• _TRY IT_: Note each line of the entries that includes "left". Then copy those lines.
[RECORDED INFORMATION]
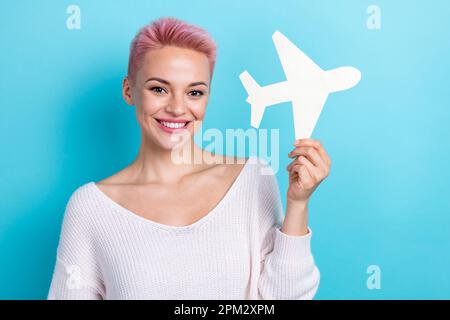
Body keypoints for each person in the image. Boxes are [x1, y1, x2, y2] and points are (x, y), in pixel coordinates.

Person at [47, 16, 331, 300]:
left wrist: (298, 203)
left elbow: (284, 298)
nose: (177, 108)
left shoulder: (253, 177)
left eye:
[/RECORDED INFORMATION]
• _ANSWER TO THIS EXERCISE_:
left wrist: (298, 203)
left elbow: (284, 298)
left shoulder: (253, 177)
left eye:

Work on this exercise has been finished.